How the chemotherapy under dosing highlights a lack of compassion
14th Jul 2016
The recent chemotherapy under dosing bungle in two South Australian hospitals has highlighted significant flaws in the way that victims of medical negligence are often treated. This is particularly concerning as the hospitals involved are publicly funded and have a mandated policy of open disclosure specifically for situations like this.
Between July 2014 and January 2015, five patients at the Royal Adelaide Hospital (RAH) and five patients at the Flinders Medical Centre (FMC) received the wrong dose of Cytarabine, a chemotherapy drug. These patients were being treated for Acute Myeloid Leukaemia (AML), a rapidly progressive malignant disease of the blood and bone marrow.
The error occurred in July 2014 when the RAH’s in-house AML protocol was updated with the intention of halving the dose that had previously been given. The new protocol should have stated that the reduced dose was to be given twice daily but it incorrectly stated it was to be given once daily. The updated protocol was placed on the Hospital’s intranet and circulated by email and the error went unnoticed.
Shortly after this occurred, FMC decided to bring their treatment in line with the RAH and the incorrect protocol was circulated at FMC. Unfortunately, FMC did not perform any checks to ensure that the RAH protocol was accurate and appropriate for implementation.
The result of the mistake was that 10 patients were given half of the correct dose of Cytarabine, a quarter of what had previously been administered.
The error was finally picked up at the RAH on 19 January 2015. The required reporting procedures were not undertaken at this time.
FMC did not become aware of the error until 30 January 2015, resulting in one patient receiving the incorrect dose after the initial discovery at the RAH. Had the mistake been properly notified and acted upon immediately, it is unlikely that this patient would have been given the incorrect dose.
SA Health’s policy of open disclosure should have been implemented immediately. The patients should have been promptly advised of the error and immediate steps should have been taken to rectify the situation as far as possible. Senior health professionals should have been involved in ensuring that the affected patients had access to counselling, support and additional treatment. The patients should have been provided with sufficient information so that they could understand and come to terms with the error. Unfortunately none of these things occurred.
In many cases, there was a significant delay in notifying the affected patients of the error. In one instance a patient was not advised that they had been given the incorrect dose until 7 weeks after the error was first identified. This is of great concern given the nature of the disease and the need for prompt treatment.
Victims have told a parliamentary committee that they were given very little details about what occurred and were given no support or extra assistance to deal with the mistake. These patients then had to undergo another round of chemotherapy, which caused additional suffering and complications.
Practising in the medical negligence field, it is too common that clients feel let down and unsupported when an error occurs. They are often left in the dark about what went wrong and why. While treating doctors may be compassionate and apologetic, all too frequently the hospital goes into ‘risk management’ mode and begins treating the injured patient as a potential litigant.
While a victim may be entitled to compensation, this generally comes at the end of stressful and unpleasant negotiations or litigation which normally takes years. Most victims of medical negligence want the error identified and rectified as best as possible so they can focus on their health. They do not want to have to involve lawyers and engage in lengthy litigation.
Although the prompt and compassionate dealing with an error cannot reverse what has occurred, it can make a significant difference in the lives of the affected patients and their families. They need access to support and treatment immediately, not a few years down the track.
This case has attracted a lot of publicity in the media. Not just for the fact that the error occurred in the first place, but also because of the unsatisfactory way in which it was dealt with once detected. The victims of the error have had to suffer through the initial mistake, delayed notification of the error, and limited information about what went wrong. Further, they then had to endure additional chemotherapy while listening to numerous politicians (incorrectly) reassure the public that the victims were being provided with all the support they needed.
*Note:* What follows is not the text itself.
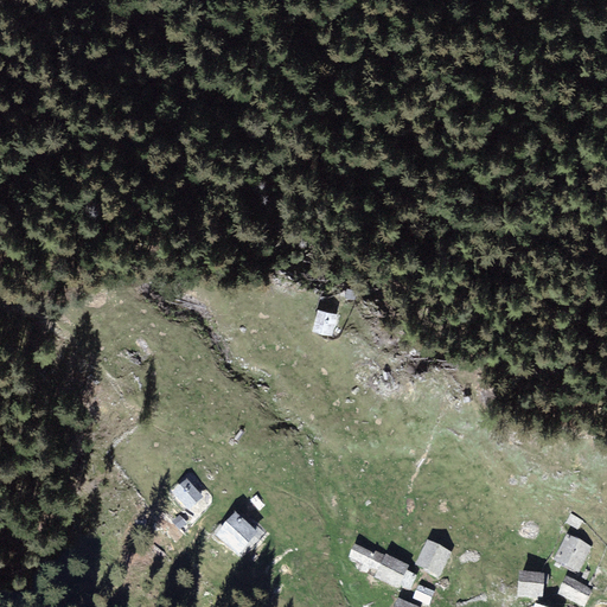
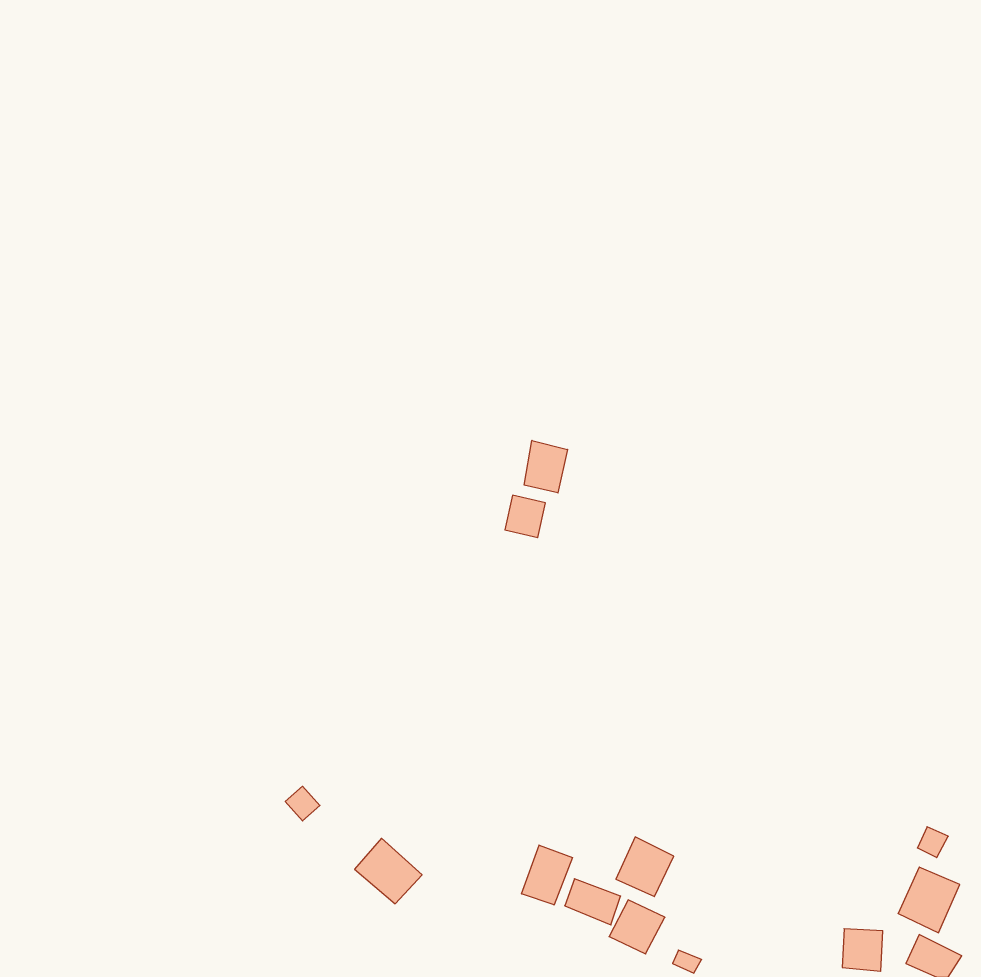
building: none -> [524,440,568,493]
building: none -> [522,845,572,905]
building: [415,539,451,576] -> [616,837,674,897]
The high level of publicity has now ensured that the victims have been offered compensation. However, the victims are still fighting for answers on how this mistake occurred in the first place and why it was handled so inadequately. SA Health commissioned an independent inquiry lead by Professor Marshall and the report published in November 2015 has outlined numerous failings in relation to this incident. Also, there is currently a Parliamentary Select Committee looking into the incident. A coroner is also investigating the deaths of two of the victims.
Hopefully these investigations will not only prevent these incidents from occurring in the future, but also highlight the need to treat victims with compassion and respect.
Sarah Vinall is a Senior Associate at Mellor Olsson Lawyers in their Adelaide office, where she has worked for the last ten years. She specialises in personal injury law, in particular medical negligence, motor vehicle accidents and public liability claims. Sarah is a committee member of the South Australian branch of ALA.
The views and opinions expressed in these articles are the authors' and do not necessarily represent the views and opinions of the Australian Lawyers Alliance (ALA).